### [Try it]
I would like every record below transcribed exactly as it is.

********

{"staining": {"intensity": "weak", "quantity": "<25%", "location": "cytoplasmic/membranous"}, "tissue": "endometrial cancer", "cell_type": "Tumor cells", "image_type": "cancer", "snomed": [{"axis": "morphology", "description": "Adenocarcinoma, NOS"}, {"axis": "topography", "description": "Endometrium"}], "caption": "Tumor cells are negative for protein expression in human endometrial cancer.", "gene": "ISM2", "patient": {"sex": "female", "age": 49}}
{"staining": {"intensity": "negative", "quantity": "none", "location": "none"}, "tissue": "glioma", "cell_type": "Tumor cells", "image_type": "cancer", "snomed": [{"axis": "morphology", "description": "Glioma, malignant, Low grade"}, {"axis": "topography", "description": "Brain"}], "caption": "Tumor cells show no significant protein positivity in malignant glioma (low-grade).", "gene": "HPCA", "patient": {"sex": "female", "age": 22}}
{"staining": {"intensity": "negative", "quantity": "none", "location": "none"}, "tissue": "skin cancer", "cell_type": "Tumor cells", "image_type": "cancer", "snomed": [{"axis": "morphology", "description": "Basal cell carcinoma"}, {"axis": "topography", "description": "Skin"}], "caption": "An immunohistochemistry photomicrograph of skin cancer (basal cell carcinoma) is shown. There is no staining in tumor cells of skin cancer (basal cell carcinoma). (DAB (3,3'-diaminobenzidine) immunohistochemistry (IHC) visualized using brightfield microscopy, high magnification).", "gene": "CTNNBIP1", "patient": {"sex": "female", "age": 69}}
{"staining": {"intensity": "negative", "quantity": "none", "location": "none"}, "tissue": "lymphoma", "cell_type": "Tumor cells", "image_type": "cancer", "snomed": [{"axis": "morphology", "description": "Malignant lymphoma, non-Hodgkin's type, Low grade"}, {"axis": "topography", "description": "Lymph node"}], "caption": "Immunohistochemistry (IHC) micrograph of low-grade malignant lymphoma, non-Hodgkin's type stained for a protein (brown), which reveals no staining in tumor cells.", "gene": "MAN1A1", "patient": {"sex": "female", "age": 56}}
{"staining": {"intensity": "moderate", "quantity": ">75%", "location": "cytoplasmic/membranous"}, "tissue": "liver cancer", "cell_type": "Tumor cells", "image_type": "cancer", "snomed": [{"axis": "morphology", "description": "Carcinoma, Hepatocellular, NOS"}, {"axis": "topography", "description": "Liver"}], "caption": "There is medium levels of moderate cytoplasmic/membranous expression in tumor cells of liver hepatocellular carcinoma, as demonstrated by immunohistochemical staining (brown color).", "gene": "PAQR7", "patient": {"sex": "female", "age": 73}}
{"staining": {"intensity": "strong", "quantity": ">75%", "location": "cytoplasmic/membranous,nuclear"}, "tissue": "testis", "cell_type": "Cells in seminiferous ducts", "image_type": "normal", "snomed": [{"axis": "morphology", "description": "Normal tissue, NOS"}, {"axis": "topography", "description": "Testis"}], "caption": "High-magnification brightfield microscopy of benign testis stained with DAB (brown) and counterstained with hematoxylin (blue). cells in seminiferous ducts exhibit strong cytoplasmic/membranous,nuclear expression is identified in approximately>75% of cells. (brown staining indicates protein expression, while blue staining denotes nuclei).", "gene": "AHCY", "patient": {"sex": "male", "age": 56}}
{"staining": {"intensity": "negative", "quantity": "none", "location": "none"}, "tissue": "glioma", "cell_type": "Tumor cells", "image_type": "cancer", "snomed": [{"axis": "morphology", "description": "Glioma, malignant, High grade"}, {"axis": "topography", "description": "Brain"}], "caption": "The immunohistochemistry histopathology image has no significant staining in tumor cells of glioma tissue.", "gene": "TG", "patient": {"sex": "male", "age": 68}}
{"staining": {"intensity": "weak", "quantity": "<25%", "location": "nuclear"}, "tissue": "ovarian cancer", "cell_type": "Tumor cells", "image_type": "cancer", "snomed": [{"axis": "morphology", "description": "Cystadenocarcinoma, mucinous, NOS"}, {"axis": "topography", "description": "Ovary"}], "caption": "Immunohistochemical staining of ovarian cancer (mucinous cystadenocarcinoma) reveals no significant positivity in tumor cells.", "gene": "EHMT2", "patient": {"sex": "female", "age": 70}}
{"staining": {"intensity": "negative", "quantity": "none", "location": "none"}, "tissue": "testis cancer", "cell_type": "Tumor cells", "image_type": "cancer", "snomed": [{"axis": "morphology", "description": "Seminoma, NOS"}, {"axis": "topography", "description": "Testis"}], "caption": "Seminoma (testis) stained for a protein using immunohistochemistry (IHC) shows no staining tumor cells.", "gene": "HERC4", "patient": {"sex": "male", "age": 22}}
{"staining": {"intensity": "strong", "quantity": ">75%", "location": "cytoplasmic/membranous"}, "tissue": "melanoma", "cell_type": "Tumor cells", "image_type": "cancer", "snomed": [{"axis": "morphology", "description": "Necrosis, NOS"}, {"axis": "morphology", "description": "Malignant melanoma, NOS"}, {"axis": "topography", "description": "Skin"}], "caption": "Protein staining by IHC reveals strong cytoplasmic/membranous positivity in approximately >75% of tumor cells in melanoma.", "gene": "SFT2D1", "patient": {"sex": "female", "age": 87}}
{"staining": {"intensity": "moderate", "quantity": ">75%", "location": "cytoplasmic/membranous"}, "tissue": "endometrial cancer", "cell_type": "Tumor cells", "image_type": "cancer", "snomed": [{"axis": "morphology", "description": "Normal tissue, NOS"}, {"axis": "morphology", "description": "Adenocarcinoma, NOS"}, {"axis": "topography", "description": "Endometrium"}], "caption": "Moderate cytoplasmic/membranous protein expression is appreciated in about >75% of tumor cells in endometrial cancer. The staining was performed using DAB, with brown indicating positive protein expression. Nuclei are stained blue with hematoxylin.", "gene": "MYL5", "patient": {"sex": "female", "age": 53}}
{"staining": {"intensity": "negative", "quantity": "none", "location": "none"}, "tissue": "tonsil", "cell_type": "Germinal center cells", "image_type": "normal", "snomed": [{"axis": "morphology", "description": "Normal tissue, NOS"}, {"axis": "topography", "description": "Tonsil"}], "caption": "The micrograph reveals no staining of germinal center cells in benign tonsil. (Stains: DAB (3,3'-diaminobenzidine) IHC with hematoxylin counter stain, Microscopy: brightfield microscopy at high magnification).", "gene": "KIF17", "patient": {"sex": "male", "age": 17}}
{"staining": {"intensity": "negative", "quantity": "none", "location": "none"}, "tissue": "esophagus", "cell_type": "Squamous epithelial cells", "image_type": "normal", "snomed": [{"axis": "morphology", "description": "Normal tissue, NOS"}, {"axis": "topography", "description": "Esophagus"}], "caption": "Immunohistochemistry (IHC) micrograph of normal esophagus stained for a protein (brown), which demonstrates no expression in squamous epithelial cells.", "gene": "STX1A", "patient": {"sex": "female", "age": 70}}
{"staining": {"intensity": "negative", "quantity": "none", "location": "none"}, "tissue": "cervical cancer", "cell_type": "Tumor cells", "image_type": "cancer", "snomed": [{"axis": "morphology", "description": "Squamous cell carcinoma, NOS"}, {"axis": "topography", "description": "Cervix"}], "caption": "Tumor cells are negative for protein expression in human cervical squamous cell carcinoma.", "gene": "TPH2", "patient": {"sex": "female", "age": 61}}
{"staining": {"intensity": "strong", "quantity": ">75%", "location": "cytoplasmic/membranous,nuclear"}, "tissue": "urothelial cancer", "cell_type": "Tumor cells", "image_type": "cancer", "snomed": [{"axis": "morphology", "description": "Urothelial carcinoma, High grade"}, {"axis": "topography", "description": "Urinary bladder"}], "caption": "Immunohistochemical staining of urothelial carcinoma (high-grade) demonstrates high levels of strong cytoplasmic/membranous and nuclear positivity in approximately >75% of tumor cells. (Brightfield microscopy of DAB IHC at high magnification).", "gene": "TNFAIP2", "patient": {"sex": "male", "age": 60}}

********

### [Result of this exercise]
{"staining": {"intensity": "weak", "quantity": "<25%", "location": "cytoplasmic/membranous"}, "tissue": "endometrial cancer", "cell_type": "Tumor cells", "image_type": "cancer", "snomed": [{"axis": "morphology", "description": "Adenocarcinoma, NOS"}, {"axis": "topography", "description": "Endometrium"}], "caption": "Tumor cells are negative for protein expression in human endometrial cancer.", "gene": "ISM2", "patient": {"sex": "female", "age": 49}}
{"staining": {"intensity": "negative", "quantity": "none", "location": "none"}, "tissue": "glioma", "cell_type": "Tumor cells", "image_type": "cancer", "snomed": [{"axis": "morphology", "description": "Glioma, malignant, Low grade"}, {"axis": "topography", "description": "Brain"}], "caption": "Tumor cells show no significant protein positivity in malignant glioma (low-grade).", "gene": "HPCA", "patient": {"sex": "female", "age": 22}}
{"staining": {"intensity": "negative", "quantity": "none", "location": "none"}, "tissue": "skin cancer", "cell_type": "Tumor cells", "image_type": "cancer", "snomed": [{"axis": "morphology", "description": "Basal cell carcinoma"}, {"axis": "topography", "description": "Skin"}], "caption": "An immunohistochemistry photomicrograph of skin cancer (basal cell carcinoma) is shown. There is no staining in tumor cells of skin cancer (basal cell carcinoma). (DAB (3,3'-diaminobenzidine) immunohistochemistry (IHC) visualized using brightfield microscopy, high magnification).", "gene": "CTNNBIP1", "patient": {"sex": "female", "age": 69}}
{"staining": {"intensity": "negative", "quantity": "none", "location": "none"}, "tissue": "lymphoma", "cell_type": "Tumor cells", "image_type": "cancer", "snomed": [{"axis": "morphology", "description": "Malignant lymphoma, non-Hodgkin's type, Low grade"}, {"axis": "topography", "description": "Lymph node"}], "caption": "Immunohistochemistry (IHC) micrograph of low-grade malignant lymphoma, non-Hodgkin's type stained for a protein (brown), which reveals no staining in tumor cells.", "gene": "MAN1A1", "patient": {"sex": "female", "age": 56}}
{"staining": {"intensity": "moderate", "quantity": ">75%", "location": "cytoplasmic/membranous"}, "tissue": "liver cancer", "cell_type": "Tumor cells", "image_type": "cancer", "snomed": [{"axis": "morphology", "description": "Carcinoma, Hepatocellular, NOS"}, {"axis": "topography", "description": "Liver"}], "caption": "There is medium levels of moderate cytoplasmic/membranous expression in tumor cells of liver hepatocellular carcinoma, as demonstrated by immunohistochemical staining (brown color).", "gene": "PAQR7", "patient": {"sex": "female", "age": 73}}
{"staining": {"intensity": "strong", "quantity": ">75%", "location": "cytoplasmic/membranous,nuclear"}, "tissue": "testis", "cell_type": "Cells in seminiferous ducts", "image_type": "normal", "snomed": [{"axis": "morphology", "description": "Normal tissue, NOS"}, {"axis": "topography", "description": "Testis"}], "caption": "High-magnification brightfield microscopy of benign testis stained with DAB (brown) and counterstained with hematoxylin (blue). cells in seminiferous ducts exhibit strong cytoplasmic/membranous,nuclear expression is identified in approximately>75% of cells. (brown staining indicates protein expression, while blue staining denotes nuclei).", "gene": "AHCY", "patient": {"sex": "male", "age": 56}}
{"staining": {"intensity": "negative", "quantity": "none", "location": "none"}, "tissue": "glioma", "cell_type": "Tumor cells", "image_type": "cancer", "snomed": [{"axis": "morphology", "description": "Glioma, malignant, High grade"}, {"axis": "topography", "description": "Brain"}], "caption": "The immunohistochemistry histopathology image has no significant staining in tumor cells of glioma tissue.", "gene": "TG", "patient": {"sex": "male", "age": 68}}
{"staining": {"intensity": "weak", "quantity": "<25%", "location": "nuclear"}, "tissue": "ovarian cancer", "cell_type": "Tumor cells", "image_type": "cancer", "snomed": [{"axis": "morphology", "description": "Cystadenocarcinoma, mucinous, NOS"}, {"axis": "topography", "description": "Ovary"}], "caption": "Immunohistochemical staining of ovarian cancer (mucinous cystadenocarcinoma) reveals no significant positivity in tumor cells.", "gene": "EHMT2", "patient": {"sex": "female", "age": 70}}
{"staining": {"intensity": "negative", "quantity": "none", "location": "none"}, "tissue": "testis cancer", "cell_type": "Tumor cells", "image_type": "cancer", "snomed": [{"axis": "morphology", "description": "Seminoma, NOS"}, {"axis": "topography", "description": "Testis"}], "caption": "Seminoma (testis) stained for a protein using immunohistochemistry (IHC) shows no staining tumor cells.", "gene": "HERC4", "patient": {"sex": "male", "age": 22}}
{"staining": {"intensity": "strong", "quantity": ">75%", "location": "cytoplasmic/membranous"}, "tissue": "melanoma", "cell_type": "Tumor cells", "image_type": "cancer", "snomed": [{"axis": "morphology", "description": "Necrosis, NOS"}, {"axis": "morphology", "description": "Malignant melanoma, NOS"}, {"axis": "topography", "description": "Skin"}], "caption": "Protein staining by IHC reveals strong cytoplasmic/membranous positivity in approximately >75% of tumor cells in melanoma.", "gene": "SFT2D1", "patient": {"sex": "female", "age": 87}}
{"staining": {"intensity": "moderate", "quantity": ">75%", "location": "cytoplasmic/membranous"}, "tissue": "endometrial cancer", "cell_type": "Tumor cells", "image_type": "cancer", "snomed": [{"axis": "morphology", "description": "Normal tissue, NOS"}, {"axis": "morphology", "description": "Adenocarcinoma, NOS"}, {"axis": "topography", "description": "Endometrium"}], "caption": "Moderate cytoplasmic/membranous protein expression is appreciated in about >75% of tumor cells in endometrial cancer. The staining was performed using DAB, with brown indicating positive protein expression. Nuclei are stained blue with hematoxylin.", "gene": "MYL5", "patient": {"sex": "female", "age": 53}}
{"staining": {"intensity": "negative", "quantity": "none", "location": "none"}, "tissue": "tonsil", "cell_type": "Germinal center cells", "image_type": "normal", "snomed": [{"axis": "morphology", "description": "Normal tissue, NOS"}, {"axis": "topography", "description": "Tonsil"}], "caption": "The micrograph reveals no staining of germinal center cells in benign tonsil. (Stains: DAB (3,3'-diaminobenzidine) IHC with hematoxylin counter stain, Microscopy: brightfield microscopy at high magnification).", "gene": "KIF17", "patient": {"sex": "male", "age": 17}}
{"staining": {"intensity": "negative", "quantity": "none", "location": "none"}, "tissue": "esophagus", "cell_type": "Squamous epithelial cells", "image_type": "normal", "snomed": [{"axis": "morphology", "description": "Normal tissue, NOS"}, {"axis": "topography", "description": "Esophagus"}], "caption": "Immunohistochemistry (IHC) micrograph of normal esophagus stained for a protein (brown), which demonstrates no expression in squamous epithelial cells.", "gene": "STX1A", "patient": {"sex": "female", "age": 70}}
{"staining": {"intensity": "negative", "quantity": "none", "location": "none"}, "tissue": "cervical cancer", "cell_type": "Tumor cells", "image_type": "cancer", "snomed": [{"axis": "morphology", "description": "Squamous cell carcinoma, NOS"}, {"axis": "topography", "description": "Cervix"}], "caption": "Tumor cells are negative for protein expression in human cervical squamous cell carcinoma.", "gene": "TPH2", "patient": {"sex": "female", "age": 61}}
{"staining": {"intensity": "strong", "quantity": ">75%", "location": "cytoplasmic/membranous,nuclear"}, "tissue": "urothelial cancer", "cell_type": "Tumor cells", "image_type": "cancer", "snomed": [{"axis": "morphology", "description": "Urothelial carcinoma, High grade"}, {"axis": "topography", "description": "Urinary bladder"}], "caption": "Immunohistochemical staining of urothelial carcinoma (high-grade) demonstrates high levels of strong cytoplasmic/membranous and nuclear positivity in approximately >75% of tumor cells. (Brightfield microscopy of DAB IHC at high magnification).", "gene": "TNFAIP2", "patient": {"sex": "male", "age": 60}}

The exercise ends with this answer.